CASUS Institute Seminar, Matthew Leinhauser, University of Delaware

Due to the recent announcements of new exascale supercomputers using AMD GPUs, many scientific application developers are working to make their applications compatible with AMD (CPU-GPU) architectures, which means moving away from the traditional CPU and NVIDIA-GPU systems. However, with the current limitations of profiling tools for AMD GPUs, this shift leaves a void in how to measure application performance on AMD GPUs. In this talk, we will go over the metrics and profiling tools needed to create an instruction roofline model for AMD GPUs. Specifically, we use AMD’s ROCProfiler and the HIP implementation of a benchmarking tool, BabelStream, as a way to measure an application’s performance in instructions and memory transactions on new AMD hardware. We create instruction roofline models for a case study scientific application, PIConGPU, an open sourceparticle-in-cell (PIC) simulations application used for plasma and laser-plasma physics on the NVIDIA V100, AMD Radeon Instinct MI60, and AMD Instinct MI100 GPUs.
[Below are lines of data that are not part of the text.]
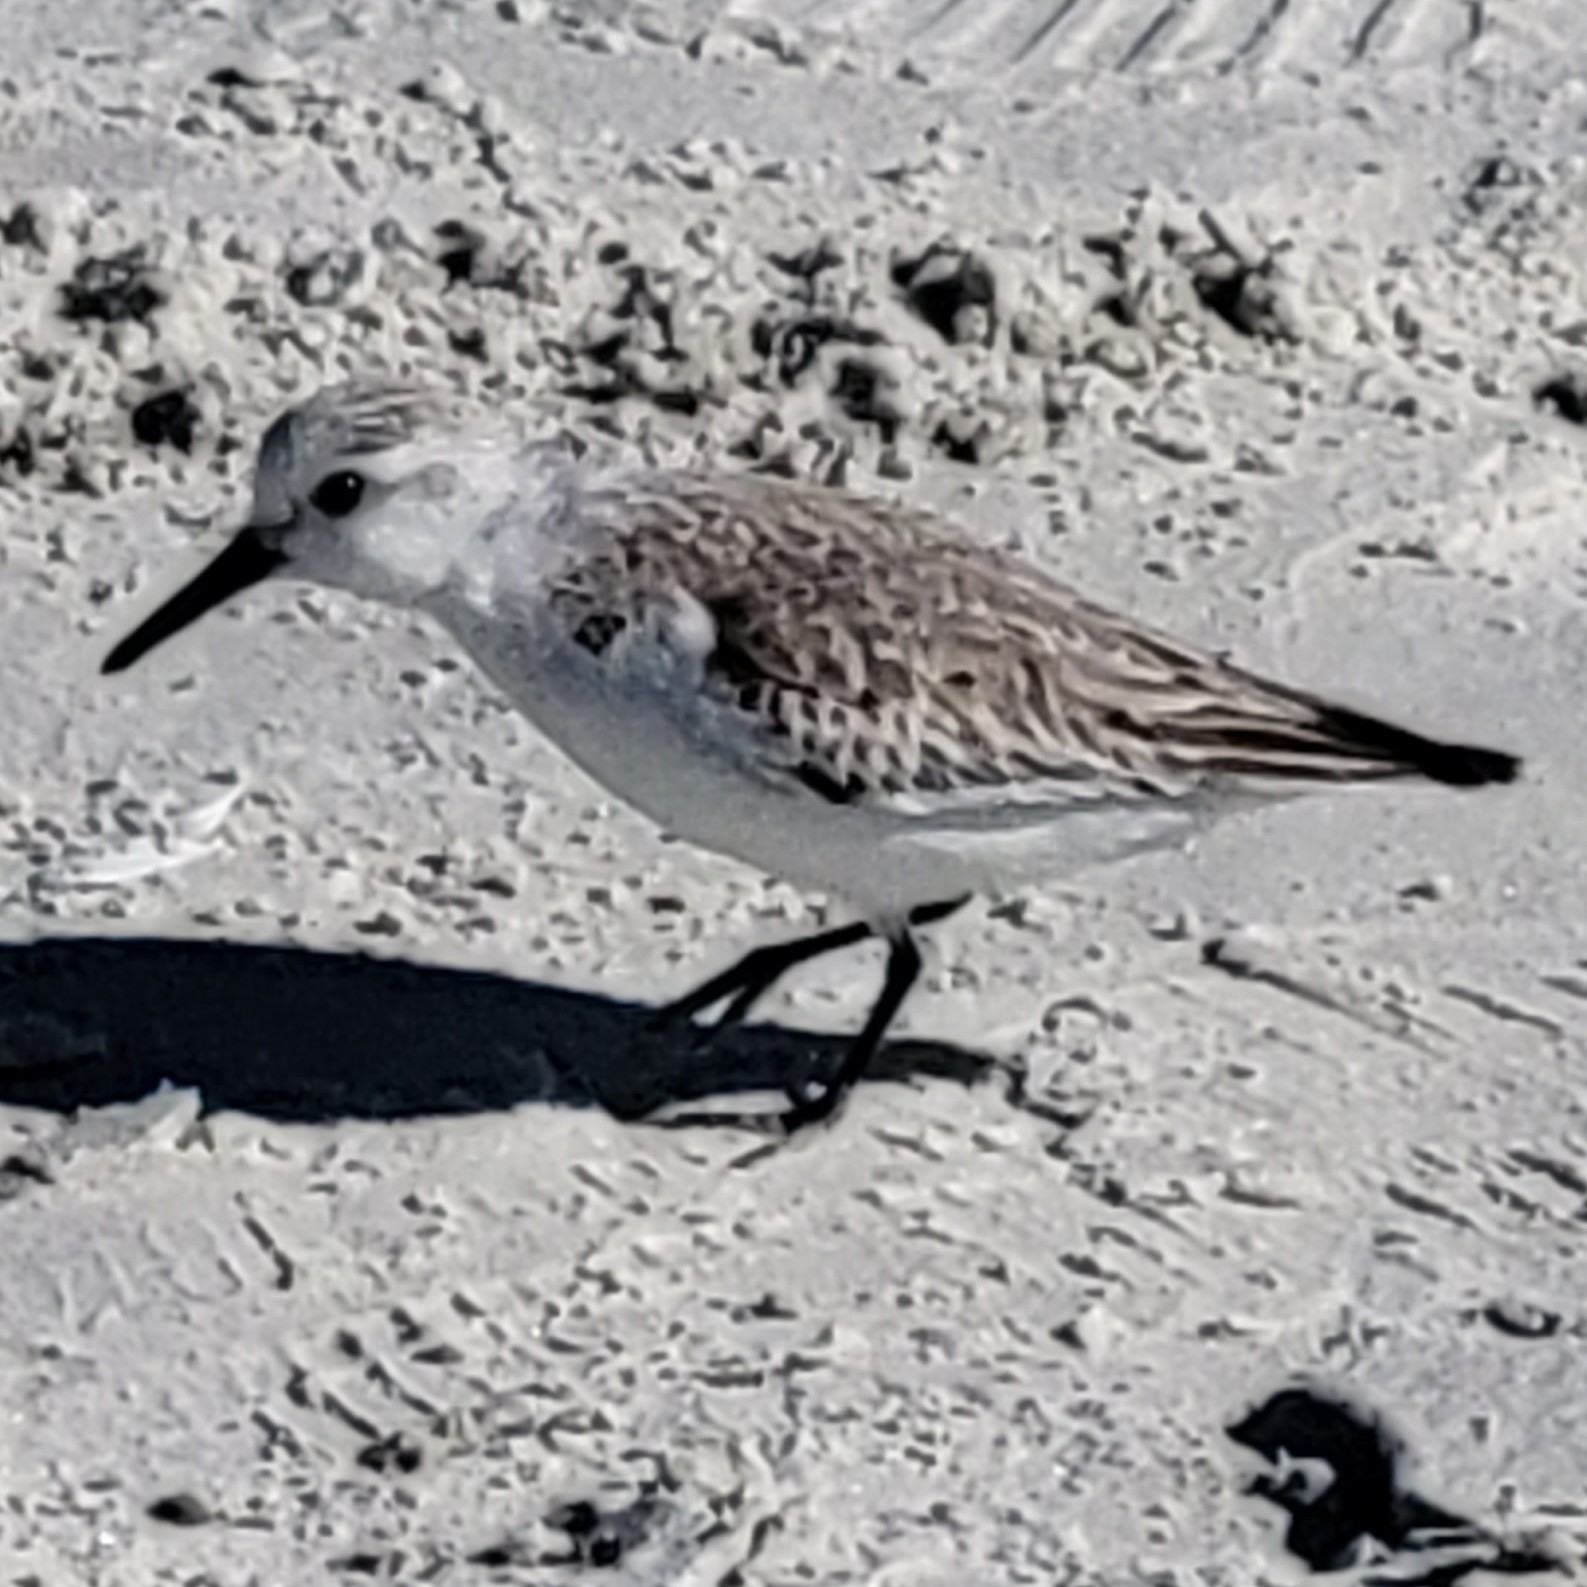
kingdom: Animalia
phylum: Chordata
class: Aves
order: Charadriiformes
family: Scolopacidae
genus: Calidris
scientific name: Calidris alba
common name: Sanderling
When looking at the performance of multiple kernels of interest in PIConGPU, we find that although the AMD MI100 GPU achieves a similar, or better, execution time compared to the other GPUs for the kernels measured, the NVIDIA V100 GPU can achieves a higher amount of billions of instructions per second (GIPS) than the AMD MI100. When looking at execution time, GIPS, and instruction intensity, the AMD MI60 achieves the worst performance out of the three GPUs used in this work.